WASHINGTON, Oct. 24, 2006 – Building a nation is tough business, and people tend to lose their frames of reference about the process, a Pentagon spokesman said here today.

People forget that the Iraqi government has been in place for only four months, Bryan Whitman said. “For us right now, four months seems like a long time,” he told reporters. “Four months in the history of a nation is the blink of an eye.”

The Iraqi government is continuing to move forward even as insurgent and sectarian violence mars the landscape. “There is slow and steady progress being made on all fronts: security, political, as well as economic,” Whitman said. The violence that’s occurring in Iraq today “doesn’t negate the fact that progress is being made,” he added.
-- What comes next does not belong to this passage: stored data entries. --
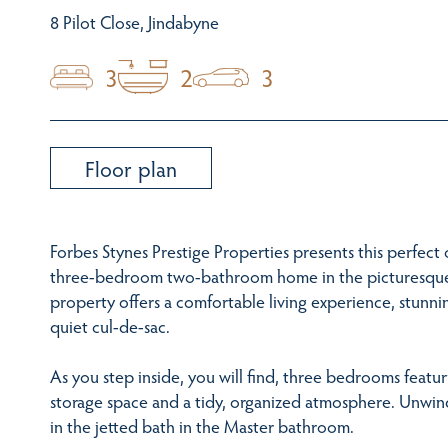
8 Pilot Close, Jindabyne
3
2
3
Floor plan
Forbes Stynes Prestige Properties presents this perfec
three-bedroom two-bathroom home in the picturesque 
property offers a comfortable living experience, stunni
quiet cul-de-sac.
As you step inside, you will find, three bedrooms featu
storage space and a tidy, organized atmosphere. Unwin
in the jetted bath in the Master bathroom.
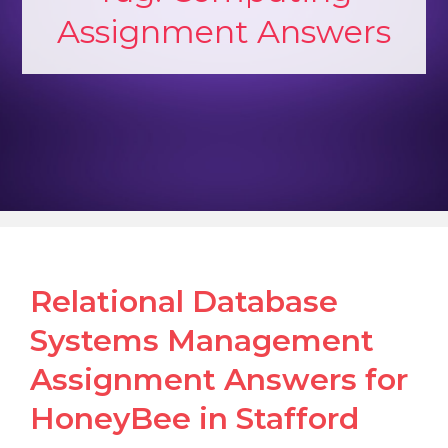
Assignment Answers
Relational Database
Systems Management
Assignment Answers for
HoneyBee in Stafford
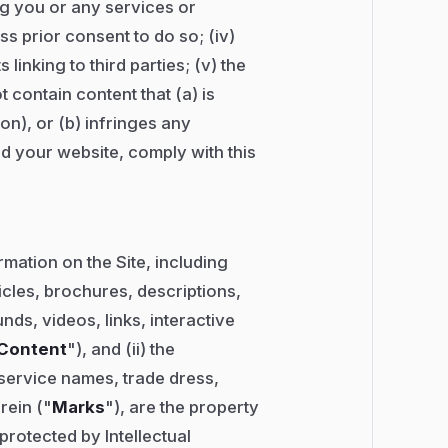
ng you or any services or
s prior consent to do so; (iv)
 linking to third parties; (v) the
 contain content that (a) is
on), or (b) infringes any
and your website, comply with this
mation on the Site, including
ticles, brochures, descriptions,
ds, videos, links, interactive
Content
"), and (ii) the
service names, trade dress,
rein ("
Marks
"), are the property
protected by Intellectual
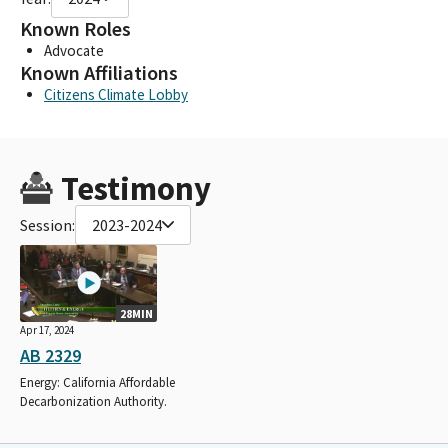
Known Roles
Advocate
Known Affiliations
Citizens Climate Lobby
Testimony
Session:
2023-2024
28MIN
Apr 17, 2024
AB 2329
Energy: California Affordable
Decarbonization Authority.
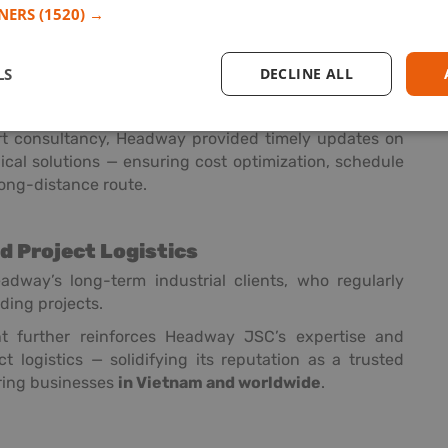
TNERS
(1520) →
ght rates
LS
DECLINE ALL
ring services
he factory to Cat Lai Port and export to Savannah
t consultancy, Headway provided timely updates on
ical solutions — ensuring cost optimization, schedule
long-distance route.
nd Project Logistics
dway’s long-term industrial clients, who regularly
ding projects.
t further reinforces Headway JSC’s expertise and
ct logistics — solidifying its reputation as a trusted
uring businesses
in Vietnam and worldwide
.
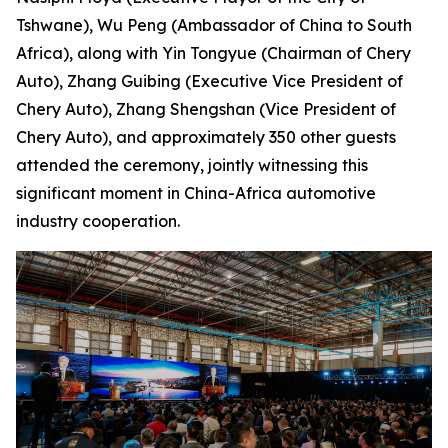
Tshwane), Wu Peng (Ambassador of China to South
Africa), along with Yin Tongyue (Chairman of Chery
Auto), Zhang Guibing (Executive Vice President of
Chery Auto), Zhang Shengshan (Vice President of
Chery Auto), and approximately 350 other guests
attended the ceremony, jointly witnessing this
significant moment in China-Africa automotive
industry cooperation.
Whitman spoke after U.S. Ambassador to Iraq Zalmay Khalilzad and Army Gen. George W. Casey Jr., commander of Multinational Force Iraq, spoke in Baghdad about benchmarks and goals the Iraqi government has set. “The fact is (Iraq) is a sovereign nation,” Whitman said. “As a sovereign nation, they have to be able to recognize for themselves that there are various things they need to achieve to put themselves on a path to greater stability security and prosperity.”

Whitman shied away from calling the benchmarks a timetable. “When you set timetables, you give the enemy very precise decision points or basically outline goals for them,” he said.

Defense Secretary Donald H. Rumsfeld said yesterday that there would be no penalties if the Iraqi government does not meet these benchmark goals. “These are decisions and milestones and benchmarks that any sovereign nation has to establish by themselves,” Whitman said. “They will determine the consequences of achieving them or not achieving them. It’s not up to the coalition or the United States.”

The spokesman said there are no requests for more U.S. troops in Iraq, but that conditions will always determine what the appropriate size of coalition forces is. “We’ve been very consistent with saying that we’re not going to pre-judge,” Whitman said. “It went up when General Casey requested some of the units stay there past their time for redeployment, and it went up to 15 combat brigades.”

Coalition forces in Iraq are using the strategy of “clear, protect and build.” “They are clearing areas; they are getting the necessary Iraqi forces in to protect the populations in those areas; and then they are building,” Whitman said.

He said the United States will continue to assist the Iraqi government. “The decisions that we are making are based on the environment that exists there, the best military judgment, the judgment of the people on the ground,” he said. “And the environment in Iraq and not the environment in the United States are going to drive the decisions. What are important are our efforts to assist Iraq stay focused even in this admittedly political season.”